La mattina del 9 maggio scorso, l’unità
Cigala Fulgosi della Marina Militare italiana, una delle nuove unità combattenti realizzate con
caratteristiche stealth, mentre conduceva la propria missione nell’ambito di Mare Sicuro, a circa 75 chilometri dalla costa libica, ha incontrato una piccola imbarcazione, con 36 persone sprovviste di salvagenti, che imbarcava acqua e che era in procinto di affondare con imminente pericolo di vita per le persone imbarcate.
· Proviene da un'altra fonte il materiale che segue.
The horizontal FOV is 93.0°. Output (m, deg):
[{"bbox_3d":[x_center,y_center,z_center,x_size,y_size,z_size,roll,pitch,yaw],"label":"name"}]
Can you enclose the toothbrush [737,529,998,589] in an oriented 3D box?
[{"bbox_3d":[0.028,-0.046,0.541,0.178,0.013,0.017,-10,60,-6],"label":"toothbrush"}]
In base alle stringenti normative nazionali ed internazionali, nave Cigala Fulgosi è intervenuta salvando i 36 occupanti del natante, di cui 2 donne e 8 bambini, per i quali è attualmente in atto la verifica delle condizioni di salute e delle relative identità, in stretto coordinamento con le competenti autorità nazionali. La Marina Militare
italiana, nell’ambito dei suoi compiti di
tutela e salvaguardia degli interessi nazionali e della sicurezza del Paese, sta attuando l’Operazione Mare Sicuro. Avviata il 12 marzo 2015 per l’evolversi della crisi
libica, l’iniziativa prevede il dispiegamento di un dispositivo aeronavale per garantire attività di presenza, sorveglianza e sicurezza marittima nel Mediterraneo centrale e nello Stretto di Sicilia. Le unità, 6 navali e 5 aeree, operano in un’area di mare di circa 160.000 km quadrati, situata nel Mediterraneo centrale, che si estende al di fuori dalle acque territoriali di stati terzi ed è delimitata a sud dalle acque territoriali libiche.
Dal 1 gennaio 2018, i compiti della missione sono stati ampliati a ricomprendere le attività di supporto e di sostegno alla Guardia Costiera e alla Marina Militare libiche per il contrasto dell’immigrazione illegale e del traffico di esseri umani. Nave Cigala Fulgosi è posta a protezione distante della nave ausiliaria Capri, che opera prevalentemente ormeggiata in porto a Tripoli per fornire assistenza tecnico-logistica ai mezzi della Marina militare e della Guardia Costiera libica nonché a salvaguardia del personale italiano presente a Tripoli e delle piattaforme estrattive dell’ENI presenti al largo delle coste libiche.